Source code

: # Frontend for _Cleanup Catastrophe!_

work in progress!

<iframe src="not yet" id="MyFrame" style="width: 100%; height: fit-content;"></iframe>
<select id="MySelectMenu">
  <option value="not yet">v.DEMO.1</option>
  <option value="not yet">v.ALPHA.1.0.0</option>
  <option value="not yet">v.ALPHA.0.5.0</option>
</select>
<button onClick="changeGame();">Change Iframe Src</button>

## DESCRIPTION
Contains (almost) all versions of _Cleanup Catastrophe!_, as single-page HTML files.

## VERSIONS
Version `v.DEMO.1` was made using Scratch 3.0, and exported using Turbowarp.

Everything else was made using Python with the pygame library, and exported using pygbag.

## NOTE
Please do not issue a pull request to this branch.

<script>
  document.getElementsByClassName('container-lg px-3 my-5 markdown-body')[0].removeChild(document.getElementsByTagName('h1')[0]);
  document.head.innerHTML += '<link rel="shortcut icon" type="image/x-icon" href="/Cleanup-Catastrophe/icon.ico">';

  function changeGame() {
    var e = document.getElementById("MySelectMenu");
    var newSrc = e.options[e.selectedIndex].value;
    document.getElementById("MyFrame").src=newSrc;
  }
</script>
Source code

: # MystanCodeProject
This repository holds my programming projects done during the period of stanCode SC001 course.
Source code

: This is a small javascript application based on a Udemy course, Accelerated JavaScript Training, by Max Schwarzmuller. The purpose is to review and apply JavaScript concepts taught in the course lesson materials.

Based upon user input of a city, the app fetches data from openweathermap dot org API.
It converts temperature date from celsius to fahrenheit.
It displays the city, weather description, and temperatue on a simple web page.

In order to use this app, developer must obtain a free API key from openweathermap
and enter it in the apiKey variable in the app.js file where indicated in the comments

Task goal: Send back exactly the lines from the line with "## DESCRIPTION" through the end of the records.

Solution:
## DESCRIPTION
Contains (almost) all versions of _Cleanup Catastrophe!_, as single-page HTML files.

## VERSIONS
Version `v.DEMO.1` was made using Scratch 3.0, and exported using Turbowarp.

Everything else was made using Python with the pygame library, and exported using pygbag.

## NOTE
Please do not issue a pull request to this branch.

<script>
  document.getElementsByClassName('container-lg px-3 my-5 markdown-body')[0].removeChild(document.getElementsByTagName('h1')[0]);
  document.head.innerHTML += '<link rel="shortcut icon" type="image/x-icon" href="/Cleanup-Catastrophe/icon.ico">';

  function changeGame() {
    var e = document.getElementById("MySelectMenu");
    var newSrc = e.options[e.selectedIndex].value;
    document.getElementById("MyFrame").src=newSrc;
  }
</script>
Source code

: # MystanCodeProject
This repository holds my programming projects done during the period of stanCode SC001 course.
Source code

: This is a small javascript application based on a Udemy course, Accelerated JavaScript Training, by Max Schwarzmuller. The purpose is to review and apply JavaScript concepts taught in the course lesson materials.

Based upon user input of a city, the app fetches data from openweathermap dot org API.
It converts temperature date from celsius to fahrenheit.
It displays the city, weather description, and temperatue on a simple web page.

In order to use this app, developer must obtain a free API key from openweathermap
and enter it in the apiKey variable in the app.js file where indicated in the comments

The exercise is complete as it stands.